Book Reviews

HUNT: Meade and Lee at Bristoe Station (2019)

Posted 9/25/2019 Reviewed By Jeffry D. Wert

Meade and Lee at Bristoe Station: The Problems of Command and Strategy after Gettysburg, from Brandy Station to the Buckland Races, August 1 to October 31, 1863 by Jeffrey William Hunt. Savas Beatie, 2019. Cloth, IBSN: 978-1611213966. $34.95.

 

 

Gettysburg’s bloodletting demanded an interlude—a period of healing for the opponents in that three-day battle. By the end of July 1863, both armies had returned roughly to the same central Virginia ground they occupied at the campaign’s outset eight weeks earlier. The region drained by the Rappahannock and Rapidan rivers once again assumed a strategic importance in the eastern theater.

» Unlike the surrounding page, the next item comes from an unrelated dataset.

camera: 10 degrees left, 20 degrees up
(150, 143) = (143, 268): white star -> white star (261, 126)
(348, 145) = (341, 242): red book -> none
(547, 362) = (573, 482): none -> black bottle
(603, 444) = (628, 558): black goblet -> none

General Robert E. Lee’s Army of Northern Virginia initially defended the fords of the Rappahannock River, with the army’s corps mainly positioned in Culpeper County. Before long, Major General George G. Meade’s Army of the Potomac appeared north of the stream. Activity slowed as both armies replenished ranks and gathered commissary, quartermaster, and ordnance supplies. During the first week of August, Lee withdrew his army from the Rappahannock to better defensive positions behind the Rapidan River. The Federals occupied Culpeper County.


Events elsewhere impacted operations in the region. Implementation of the conscription or draft law ignited riots in the North, notably in New York City. The administration in Washington ordered Meade to detach units to restore order in the city. In Tennessee, Union seizures of Chattanooga and Knoxville resulted in the detachment of two infantry divisions and an artillery battalion from James Longstreet’s Confederate First Corps.


Longstreet’s veterans arrived in time to participate in the Confederate victory at Chickamauga. In the battle’s aftermath, the Union War Department dispatched the Eleventh and Twelfth corps from Meade’s army to the western theater. Concern for operations in Tennessee by both governments affected the plans of Lee and Meade.


During these weeks, cavalry engagements characterized the clashes between the two armies—at Brandy Station on August 1; at Culpeper Court House on September 13; and at Jack’s Shop on September 22. Although outnumbered, Lee continued to search for an opportunity to assail the Yankees. On October 9, led by Jeb Stuart’s horsemen, the infantry corps of Richard Ewell and A. P. Hill began a broad turning movement beyond the right flank of Meade’s army. Lee undertook the operation in an attempt to force Meade to retire toward the Union capital and, if circumstances favored the Rebels, to strike units of the retreating Federals.

 

The ensuing so-called Bristoe Campaign resulted in a bloody clash at Bristoe Station and a cavalry action at Buckland Mills. The campaign lasted for twelve days without any significant advantages for either side. Combined casualties in the engagement totaled slightly more than 4,100.

 

Meade and Lee at Bristoe Station offers a very detailed account of this often-overlooked campaign. The author, Jeffrey William Hunt, devotes two-thirds of the book—about 300 pages—to the October struggle. While the engagements are recounted in detail, the overriding theme of the book is the problems of command and strategy. The author focuses much attention on the relationships of Meade with General-in-Chief Henry W. Halleck, Secretary of War Edwin Stanton, and President Abraham Lincoln. The difficulties between the army commander and his superiors hampered Meade’s operations. Lee’s relationship with President Jefferson Davis was one of mutual respect and confidence.

 

The author has utilized an impressive array of manuscript collections and published works. The book is a solid study, but plagued with some factual errors and overwrought prose. Adjectives and adverbs abound throughout the text that lead to questions about the narrative’s accuracy. In the author’s words, for instance, units did not face serious casualties in an action but “annihilation” or “destruction.” Rarely, if ever, did such outcomes occur in the war. Such descriptions detract from the book’s overall quality.

 

Despite these reservations, the work is recommended. The author has done his research, offers sound judgments, and has written a detailed study of an interesting campaign.

 

Jeffry D. Wert has written many books on the Civil War. His most recent title is Civil War Barons.